When parents choose schools for their children, they have in mind a specific social circle, a specific life style, and a specific group of people to be associated with. This is also kept in mind when purchasing a house or joining a country club. Being a part of a group matters, and being a part of a chosen group matters more.

Today, I came across a very very old VHS tape of an old school concert. Yes, you read it right, it was a tape and not a CD or DVD. Gladly, it was converted to a CD so we, in the 21st century, can have access to its hidden gems. A few minutes after laughing my head off, I started feeling nostalgic. All those people on the recording were a part of my life one day. You see, our school was a fairly young school back then so we knew all the students. A smile spread across my face as I saw myself dancing and trying to make sure I don’t miss a step. I saw people who I still have contact with on Facebook and people who I really wanted to know what became of them. Many different faces with many different stories: the boy who wrote me my first love letter and my cousin dancing along her once-best-friend.

Where did we all part ways?

Brief: Write what comes next in the essay about the old school concert tape, starting after its last sentence. The listing that comes next is not needed.

Excerpts from a dataset:
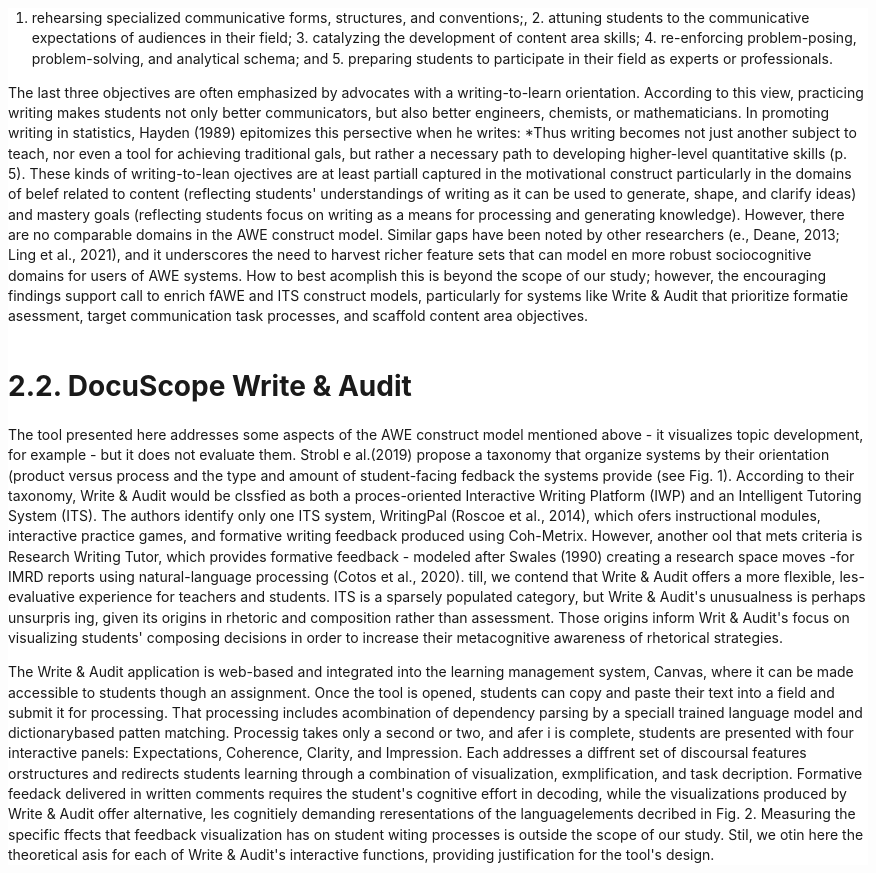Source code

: 1. rehearsing specialized communicative forms, structures, and conventions;, 2. attuning students to the communicative expectations of audiences in their field; 3. catalyzing the development of content area skills; 4. re-enforcing problem-posing, problem-solving, and analytical schema; and 5. preparing students to participate in their field as experts or professionals.

The last three objectives are often emphasized by advocates with a writing-to-learn orientation. According to this view, practicing writing makes students not only better communicators, but also better engineers, chemists, or mathematicians. In promoting writing in statistics, Hayden (1989) epitomizes this persective when he writes: \*Thus writing becomes not just another subject to teach, nor even a tool for achieving traditional gals, but rather a necessary path to developing higher-level quantitative skills (p. 5). These kinds of writing-to-lean ojectives are at least partiall captured in the motivational construct particularly in the domains of belef related to content (reflecting students' understandings of writing as it can be used to generate, shape, and clarify ideas) and mastery goals (reflecting students focus on writing as a means for processing and generating knowledge). However, there are no comparable domains in the AWE construct model. Similar gaps have been noted by other researchers (e., Deane, 2013; Ling et al., 2021), and it underscores the need to harvest richer feature sets that can model en more robust sociocognitive domains for users of AWE systems. How to best acomplish this is beyond the scope of our study; however, the encouraging findings support call to enrich fAWE and ITS construct models, particularly for systems like Write & Audit that prioritize formatie asessment, target communication task processes, and scaffold content area objectives.

# 2.2. DocuScope Write & Audit

The tool presented here addresses some aspects of the AWE construct model mentioned above - it visualizes topic development, for example - but it does not evaluate them. Strobl e al.(2019) propose a taxonomy that organize systems by their orientation (product versus process and the type and amount of student-facing fedback the systems provide (see Fig. 1). According to their taxonomy, Write & Audit would be clssfied as both a proces-oriented Interactive Writing Platform (IWP) and an Intelligent Tutoring System (ITS). The authors identify only one ITS system, WritingPal (Roscoe et al., 2014), which ofers instructional modules, interactive practice games, and formative writing feedback produced using Coh-Metrix. However, another ool that mets  criteria is Research Writing Tutor, which provides formative feedback - modeled after Swales (1990) creating a research space moves -for IMRD reports using natural-language processing (Cotos et al., 2020). till, we contend that Write & Audit offers a more flexible, les-evaluative experience for teachers and students. ITS is a sparsely populated category, but Write & Audit's unusualness is perhaps unsurpris ing, given its origins in rhetoric and composition rather than assessment. Those origins inform Writ & Audit's focus on visualizing students' composing decisions in order to increase their metacognitive awareness of rhetorical strategies.

The Write & Audit application is web-based and integrated into the learning management system, Canvas, where it can be made accessible to students though an assignment. Once the tool is opened, students can copy and paste their text into a field and submit it for processing. That processing includes acombination of dependency parsing by a speciall trained language model and dictionarybased patten matching. Processig takes only a second or two, and afer i is complete, students are presented with four interactive panels: Expectations, Coherence, Clarity, and Impression. Each addresses a diffrent set of discoursal features orstructures and redirects students learning through a combination of visualization, exmplification, and task decription. Formative feedack delivered in written comments requires the student's cognitive effort in decoding, while the visualizations produced by Write & Audit offer alternative, les cognitiely demanding reresentations of the languagelements decribed in Fig. 2. Measuring the specific ffects that feedback visualization has on student witing processes is outside the scope of our study. Stil, we otin here the theoretical asis for each of Write & Audit's interactive functions, providing justification for the tool's design.
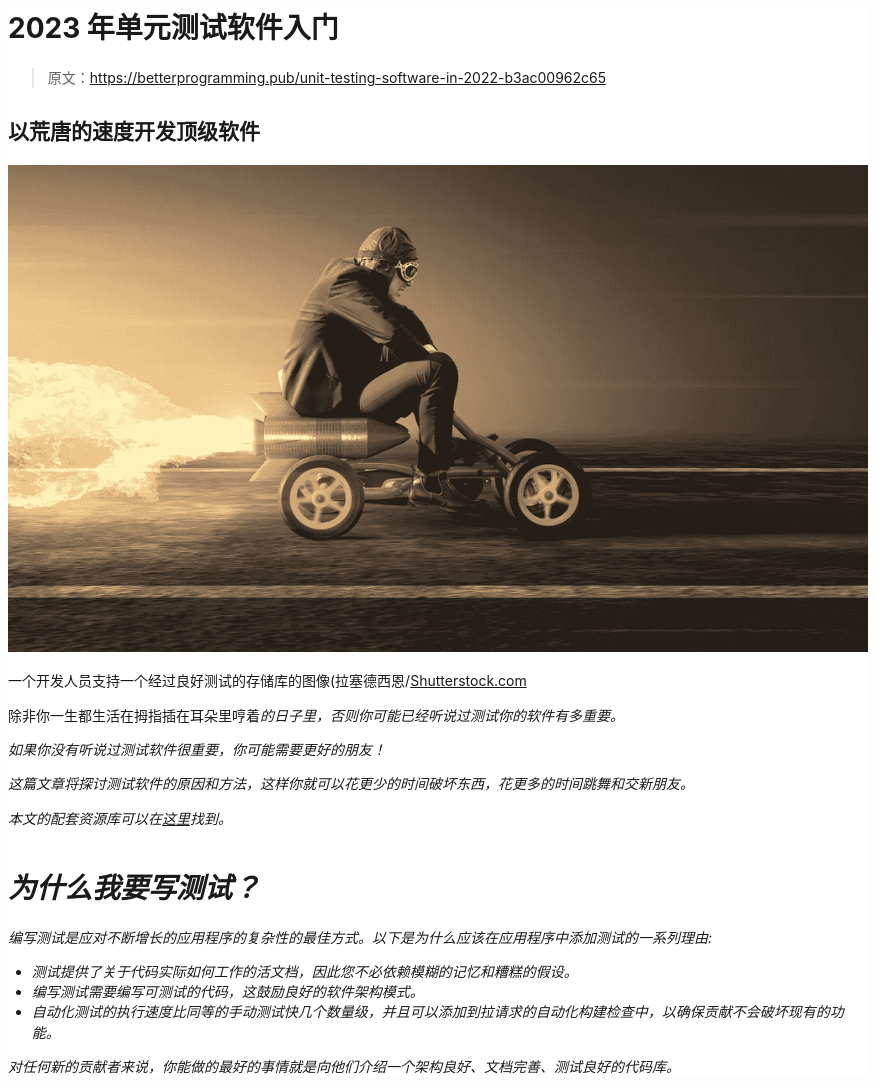 # 2023 年单元测试软件入门

> 原文：<https://betterprogramming.pub/unit-testing-software-in-2022-b3ac00962c65>

## 以荒唐的速度开发顶级软件

![](img/7ba07f84c808bc876dd38a9358ae8eb7.png)

一个开发人员支持一个经过良好测试的存储库的图像(拉塞德西恩/[Shutterstock.com](http://shutterstock.com/)

除非你一生都生活在拇指插在耳朵里哼着[](https://www.youtube.com/watch?v=uZW4vbIstoo)*的日子里，否则你可能已经听说过测试你的软件有多重要。*

*如果你没有听说过测试软件很重要，你可能需要更好的朋友！*

*这篇文章将探讨测试软件的原因和方法，这样你就可以花更少的时间破坏东西，花更多的时间跳舞和交新朋友。*

*本文的配套资源库可以在[这里](https://github.com/bobbyg603/unit-testing-in-2022)找到。*

# *为什么我要写测试？*

*编写测试是应对不断增长的应用程序的复杂性的最佳方式。以下是为什么应该在应用程序中添加测试的一系列理由:*

*   *测试提供了关于代码实际如何工作的活文档，因此您不必依赖模糊的记忆和糟糕的假设。*
*   *编写测试需要编写可测试的代码，这鼓励良好的软件架构模式。*
*   *自动化测试的执行速度比同等的手动测试快几个数量级，并且可以添加到拉请求的自动化构建检查中，以确保贡献不会破坏现有的功能。*

*对任何新的贡献者来说，你能做的最好的事情就是向他们介绍一个架构良好、文档完善、测试良好的代码库。*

Response to the exercise:
When did this bunch of primary school students grow into teachers and engineers and racist lunatics and fanatics? How were we able to deviate so much from the group of sweet looking children dancing and smiling at our families in the crowd? How can one person grow up to be a politician whereas another be a yoga instructor? Did our parents really think this through when they enrolled us in the nursery?

When did our peaceful competition turn to hateful differences and racial discrimination? We never cared where any of us came from, when did we part ways? Where was the crossroad in our lives? I thought that graduation is the time where we would definitely part ways but I realized that we parted ways earlier. We parted ways when we started seeing the differences. We parted ways when we realized the difference in our backgrounds and starting comparing (and contrasting) ourselves. When we were all on that stage, everything was perfect, our individual differences made sense. Our makeup was done by our music teacher who loved us all individually, our hair was styled as we saw best (by we I mean our mothers), and our dresses were, honestly, gorgeous.

We were so pure and innocent, where did we give ourselves the right to judge? When did we think we were better and when did we lose sense of the dance of life? When did we all part ways?

Where did we all part ways?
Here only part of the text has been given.